--- Work order ---
Without changing a word, repeat the data, and include no pictures.

+ + + + + + +

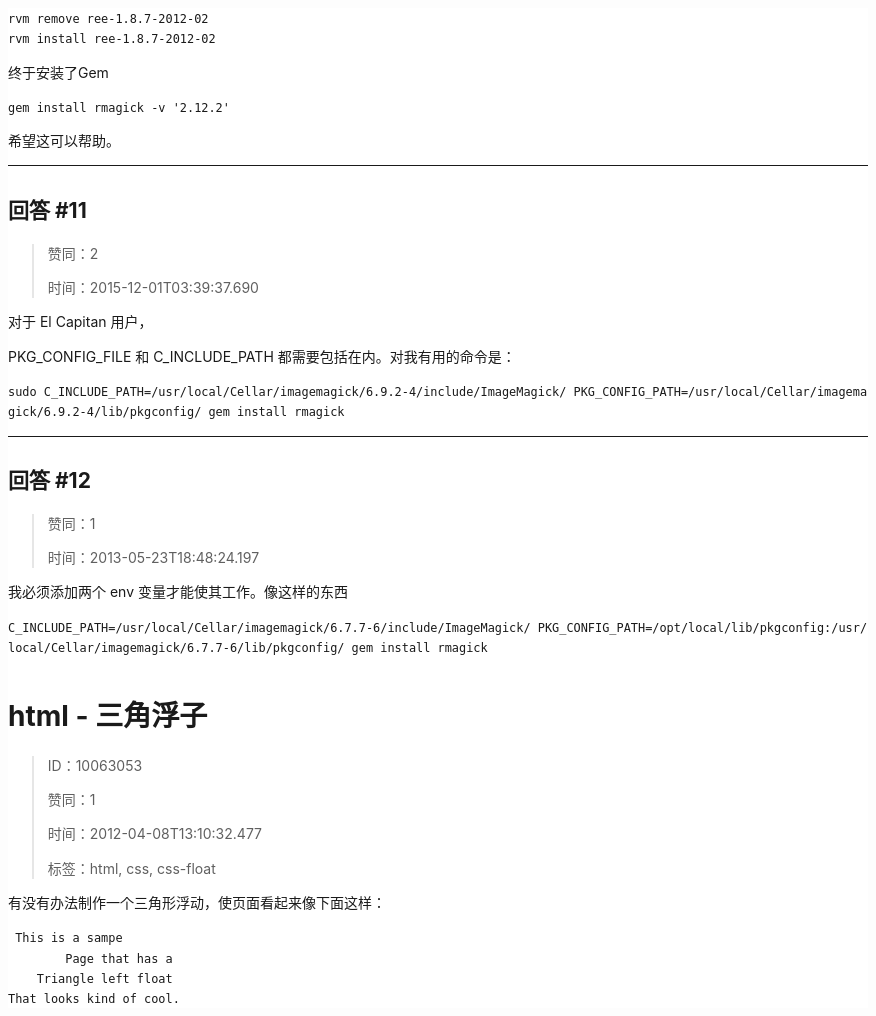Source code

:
 ```
rvm remove ree-1.8.7-2012-02
rvm install ree-1.8.7-2012-02 
```

终于安装了Gem

```
gem install rmagick -v '2.12.2' 
```

希望这可以帮助。

* * *

## 回答 #11

> 赞同：2
> 
> 时间：2015-12-01T03:39:37.690

对于 El Capitan 用户，

PKG_CONFIG_FILE 和 C_INCLUDE_PATH 都需要包括在内。对我有用的命令是：

`sudo C_INCLUDE_PATH=/usr/local/Cellar/imagemagick/6.9.2-4/include/ImageMagick/ PKG_CONFIG_PATH=/usr/local/Cellar/imagemagick/6.9.2-4/lib/pkgconfig/ gem install rmagick`

* * *

## 回答 #12

> 赞同：1
> 
> 时间：2013-05-23T18:48:24.197

我必须添加两个 env 变量才能使其工作。像这样的东西

```
C_INCLUDE_PATH=/usr/local/Cellar/imagemagick/6.7.7-6/include/ImageMagick/ PKG_CONFIG_PATH=/opt/local/lib/pkgconfig:/usr/local/Cellar/imagemagick/6.7.7-6/lib/pkgconfig/ gem install rmagick 
```

# html - 三角浮子

> ID：10063053
> 
> 赞同：1
> 
> 时间：2012-04-08T13:10:32.477
> 
> 标签：html, css, css-float

有没有办法制作一个三角形浮动，使页面看起来像下面这样：

```
 This is a sampe
        Page that has a 
    Triangle left float
That looks kind of cool. 
```
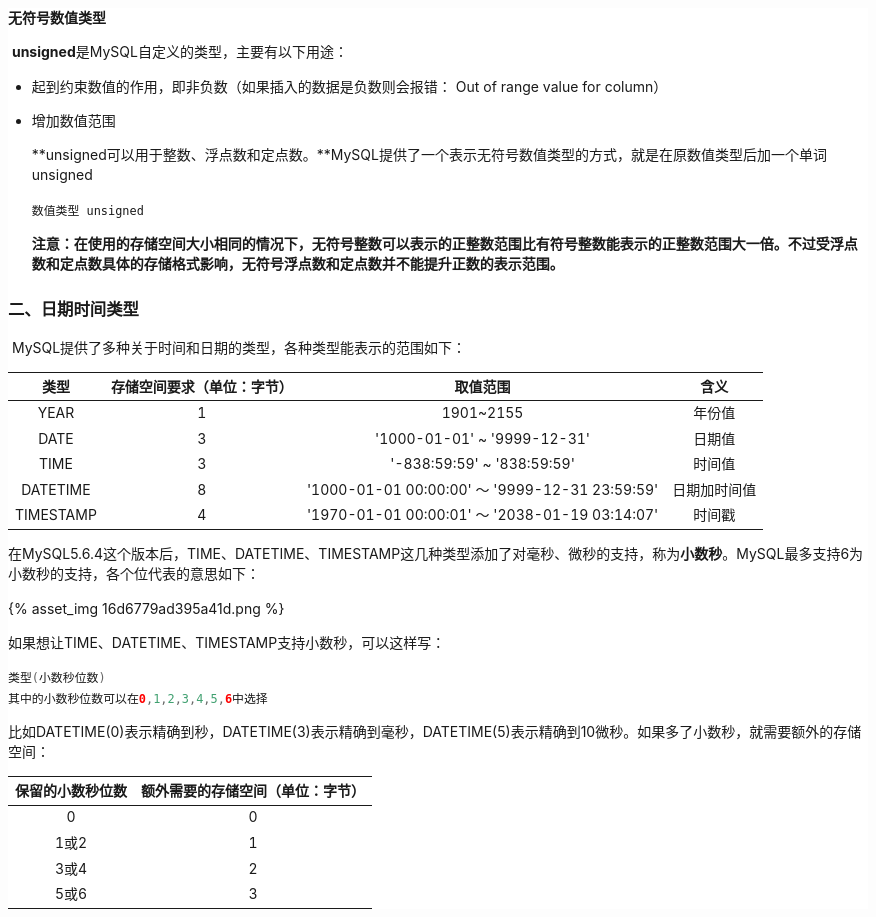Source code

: **无符号数值类型**

​		**unsigned**是MySQL自定义的类型，主要有以下用途：

- 起到约束数值的作用，即非负数（如果插入的数据是负数则会报错： Out of range value for column）

- 增加数值范围

  **unsigned可以用于整数、浮点数和定点数。**MySQL提供了一个表示无符号数值类型的方式，就是在原数值类型后加一个单词unsigned

  ```java
  数值类型 unsigned
  ```

  **注意：在使用的存储空间大小相同的情况下，无符号整数可以表示的正整数范围比有符号整数能表示的正整数范围大一倍。不过受浮点数和定点数具体的存储格式影响，无符号浮点数和定点数并不能提升正数的表示范围。**



### 二、日期时间类型

​		MySQL提供了多种关于时间和日期的类型，各种类型能表示的范围如下：

|   类型    | 存储空间要求（单位：字节） |                    取值范围                    |     含义     |
| :-------: | :------------------------: | :--------------------------------------------: | :----------: |
|   YEAR    |             1              |                   1901~2155                    |    年份值    |
|   DATE    |             3              |          '1000-01-01' ~ '9999-12-31'           |    日期值    |
|   TIME    |             3              |           '-838:59:59' ~ '838:59:59'           |    时间值    |
| DATETIME  |             8              | '1000-01-01 00:00:00' ～ '9999-12-31 23:59:59' | 日期加时间值 |
| TIMESTAMP |             4              | '1970-01-01 00:00:01' ～ '2038-01-19 03:14:07' |    时间戳    |

​		在MySQL5.6.4这个版本后，TIME、DATETIME、TIMESTAMP这几种类型添加了对毫秒、微秒的支持，称为**小数秒**。MySQL最多支持6为小数秒的支持，各个位代表的意思如下：

{% asset_img 16d6779ad395a41d.png %}

如果想让TIME、DATETIME、TIMESTAMP支持小数秒，可以这样写：

```java
类型(小数秒位数)
其中的小数秒位数可以在0,1,2,3,4,5,6中选择
```

比如DATETIME(0)表示精确到秒，DATETIME(3)表示精确到毫秒，DATETIME(5)表示精确到10微秒。如果多了小数秒，就需要额外的存储空间：

| 保留的小数秒位数 | 额外需要的存储空间（单位：字节） |
| :--------------: | :------------------------------: |
|        0         |                0                 |
|       1或2       |                1                 |
|       3或4       |                2                 |
|       5或6       |                3                 |



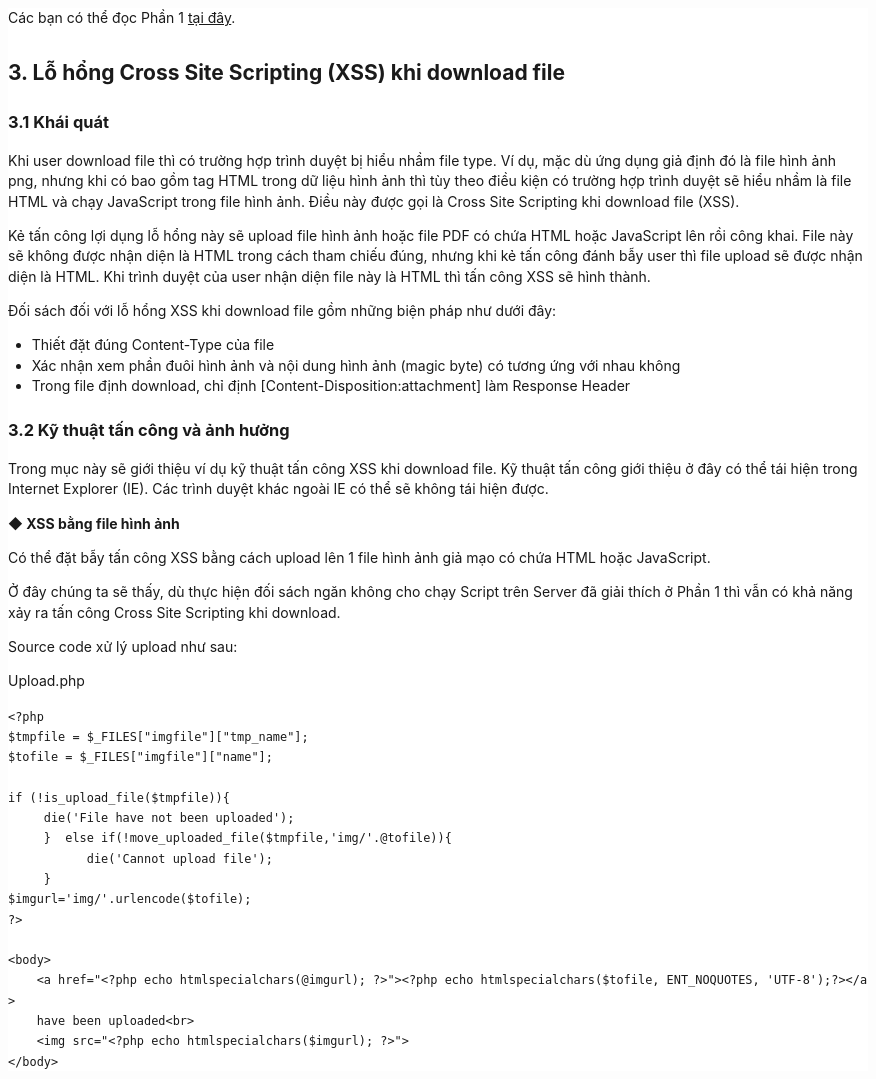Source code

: Các bạn có thể đọc Phần 1 [tại đây](https://viblo.asia/p/nhung-lo-hong-security-lien-quan-den-viec-upload-file-phan-1-1Je5E9dA5nL).

## 3. Lỗ hổng Cross Site Scripting (XSS) khi download file
### 3.1 Khái quát
Khi user download file thì có trường hợp trình duyệt bị hiểu nhầm file type. Ví dụ, mặc dù ứng dụng giả định đó là file hình ảnh png, nhưng khi có bao gồm tag HTML trong dữ liệu hình ảnh thì tùy theo điều kiện có trường hợp trình duyệt sẽ hiểu nhầm là file HTML và chạy JavaScript trong file hình ảnh. Điều này được gọi là Cross Site Scripting khi download file (XSS).

Kẻ tấn công lợi dụng lỗ hổng này sẽ upload file hình ảnh hoặc file PDF có chứa HTML hoặc JavaScript lên rồi công khai. File này sẽ không được nhận diện là HTML trong cách tham chiếu đúng, nhưng khi kẻ tấn công đánh bẫy user thì file upload sẽ được nhận diện là HTML. Khi trình duyệt của user nhận diện file này là HTML thì tấn công XSS sẽ hình thành.

Đối sách đối với lỗ hổng XSS khi download file gồm những biện pháp như dưới đây:

* Thiết đặt đúng Content-Type của file
* Xác nhận xem phần đuôi hình ảnh và nội dung hình ảnh (magic byte) có tương ứng với nhau không 
* Trong file định download, chỉ định [Content-Disposition:attachment] làm Response Header

### 3.2 Kỹ thuật tấn công và ảnh hưởng
Trong mục này sẽ giới thiệu ví dụ kỹ thuật tấn công XSS khi download file. Kỹ thuật tấn công giới thiệu ở đây có thể tái hiện trong Internet Explorer (IE). Các trình duyệt khác ngoài IE có thể sẽ không tái hiện được.

**◆ XSS bằng file hình ảnh**

Có thể đặt bẫy tấn công XSS bằng cách upload lên 1 file hình ảnh giả mạo có chứa HTML hoặc JavaScript.

Ở đây chúng ta sẽ thấy, dù thực hiện đối sách ngăn không cho chạy Script trên Server đã giải thích ở Phần 1 thì vẫn có khả năng xảy ra tấn công Cross Site Scripting khi download.

Source code xử lý upload như sau:

Upload.php
```
<?php
$tmpfile = $_FILES["imgfile"]["tmp_name"]; 
$tofile = $_FILES["imgfile"]["name"];

if (!is_upload_file($tmpfile)){
     die('File have not been uploaded');
     }  else if(!move_uploaded_file($tmpfile,'img/'.@tofile)){
           die('Cannot upload file');
     }
$imgurl='img/'.urlencode($tofile);
?>

<body>
    <a href="<?php echo htmlspecialchars(@imgurl); ?>"><?php echo htmlspecialchars($tofile, ENT_NOQUOTES, 'UTF-8');?></a>
    have been uploaded<br>
    <img src="<?php echo htmlspecialchars($imgurl); ?>">
</body>
```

+ + + + + + +

--- Worked solution ---
Source code

:
 ```
rvm remove ree-1.8.7-2012-02
rvm install ree-1.8.7-2012-02 
```

终于安装了Gem

```
gem install rmagick -v '2.12.2' 
```

希望这可以帮助。

* * *

## 回答 #11

> 赞同：2
> 
> 时间：2015-12-01T03:39:37.690

对于 El Capitan 用户，

PKG_CONFIG_FILE 和 C_INCLUDE_PATH 都需要包括在内。对我有用的命令是：

`sudo C_INCLUDE_PATH=/usr/local/Cellar/imagemagick/6.9.2-4/include/ImageMagick/ PKG_CONFIG_PATH=/usr/local/Cellar/imagemagick/6.9.2-4/lib/pkgconfig/ gem install rmagick`

* * *

## 回答 #12

> 赞同：1
> 
> 时间：2013-05-23T18:48:24.197

我必须添加两个 env 变量才能使其工作。像这样的东西

```
C_INCLUDE_PATH=/usr/local/Cellar/imagemagick/6.7.7-6/include/ImageMagick/ PKG_CONFIG_PATH=/opt/local/lib/pkgconfig:/usr/local/Cellar/imagemagick/6.7.7-6/lib/pkgconfig/ gem install rmagick 
```

# html - 三角浮子

> ID：10063053
> 
> 赞同：1
> 
> 时间：2012-04-08T13:10:32.477
> 
> 标签：html, css, css-float

有没有办法制作一个三角形浮动，使页面看起来像下面这样：

```
 This is a sampe
        Page that has a 
    Triangle left float
That looks kind of cool. 
```
Source code

: **无符号数值类型**

​		**unsigned**是MySQL自定义的类型，主要有以下用途：

- 起到约束数值的作用，即非负数（如果插入的数据是负数则会报错： Out of range value for column）

- 增加数值范围

  **unsigned可以用于整数、浮点数和定点数。**MySQL提供了一个表示无符号数值类型的方式，就是在原数值类型后加一个单词unsigned

  ```java
  数值类型 unsigned
  ```

  **注意：在使用的存储空间大小相同的情况下，无符号整数可以表示的正整数范围比有符号整数能表示的正整数范围大一倍。不过受浮点数和定点数具体的存储格式影响，无符号浮点数和定点数并不能提升正数的表示范围。**



### 二、日期时间类型

​		MySQL提供了多种关于时间和日期的类型，各种类型能表示的范围如下：

|   类型    | 存储空间要求（单位：字节） |                    取值范围                    |     含义     |
| :-------: | :------------------------: | :--------------------------------------------: | :----------: |
|   YEAR    |             1              |                   1901~2155                    |    年份值    |
|   DATE    |             3              |          '1000-01-01' ~ '9999-12-31'           |    日期值    |
|   TIME    |             3              |           '-838:59:59' ~ '838:59:59'           |    时间值    |
| DATETIME  |             8              | '1000-01-01 00:00:00' ～ '9999-12-31 23:59:59' | 日期加时间值 |
| TIMESTAMP |             4              | '1970-01-01 00:00:01' ～ '2038-01-19 03:14:07' |    时间戳    |

​		在MySQL5.6.4这个版本后，TIME、DATETIME、TIMESTAMP这几种类型添加了对毫秒、微秒的支持，称为**小数秒**。MySQL最多支持6为小数秒的支持，各个位代表的意思如下：

{% asset_img 16d6779ad395a41d.png %}

如果想让TIME、DATETIME、TIMESTAMP支持小数秒，可以这样写：

```java
类型(小数秒位数)
其中的小数秒位数可以在0,1,2,3,4,5,6中选择
```

比如DATETIME(0)表示精确到秒，DATETIME(3)表示精确到毫秒，DATETIME(5)表示精确到10微秒。如果多了小数秒，就需要额外的存储空间：

| 保留的小数秒位数 | 额外需要的存储空间（单位：字节） |
| :--------------: | :------------------------------: |
|        0         |                0                 |
|       1或2       |                1                 |
|       3或4       |                2                 |
|       5或6       |                3                 |



Source code

: Các bạn có thể đọc Phần 1 [tại đây](https://viblo.asia/p/nhung-lo-hong-security-lien-quan-den-viec-upload-file-phan-1-1Je5E9dA5nL).

## 3. Lỗ hổng Cross Site Scripting (XSS) khi download file
### 3.1 Khái quát
Khi user download file thì có trường hợp trình duyệt bị hiểu nhầm file type. Ví dụ, mặc dù ứng dụng giả định đó là file hình ảnh png, nhưng khi có bao gồm tag HTML trong dữ liệu hình ảnh thì tùy theo điều kiện có trường hợp trình duyệt sẽ hiểu nhầm là file HTML và chạy JavaScript trong file hình ảnh. Điều này được gọi là Cross Site Scripting khi download file (XSS).

Kẻ tấn công lợi dụng lỗ hổng này sẽ upload file hình ảnh hoặc file PDF có chứa HTML hoặc JavaScript lên rồi công khai. File này sẽ không được nhận diện là HTML trong cách tham chiếu đúng, nhưng khi kẻ tấn công đánh bẫy user thì file upload sẽ được nhận diện là HTML. Khi trình duyệt của user nhận diện file này là HTML thì tấn công XSS sẽ hình thành.

Đối sách đối với lỗ hổng XSS khi download file gồm những biện pháp như dưới đây:

* Thiết đặt đúng Content-Type của file
* Xác nhận xem phần đuôi hình ảnh và nội dung hình ảnh (magic byte) có tương ứng với nhau không 
* Trong file định download, chỉ định [Content-Disposition:attachment] làm Response Header

### 3.2 Kỹ thuật tấn công và ảnh hưởng
Trong mục này sẽ giới thiệu ví dụ kỹ thuật tấn công XSS khi download file. Kỹ thuật tấn công giới thiệu ở đây có thể tái hiện trong Internet Explorer (IE). Các trình duyệt khác ngoài IE có thể sẽ không tái hiện được.

**◆ XSS bằng file hình ảnh**

Có thể đặt bẫy tấn công XSS bằng cách upload lên 1 file hình ảnh giả mạo có chứa HTML hoặc JavaScript.

Ở đây chúng ta sẽ thấy, dù thực hiện đối sách ngăn không cho chạy Script trên Server đã giải thích ở Phần 1 thì vẫn có khả năng xảy ra tấn công Cross Site Scripting khi download.

Source code xử lý upload như sau:

Upload.php
```
<?php
$tmpfile = $_FILES["imgfile"]["tmp_name"]; 
$tofile = $_FILES["imgfile"]["name"];

if (!is_upload_file($tmpfile)){
     die('File have not been uploaded');
     }  else if(!move_uploaded_file($tmpfile,'img/'.@tofile)){
           die('Cannot upload file');
     }
$imgurl='img/'.urlencode($tofile);
?>

<body>
    <a href="<?php echo htmlspecialchars(@imgurl); ?>"><?php echo htmlspecialchars($tofile, ENT_NOQUOTES, 'UTF-8');?></a>
    have been uploaded<br>
    <img src="<?php echo htmlspecialchars($imgurl); ?>">
</body>
```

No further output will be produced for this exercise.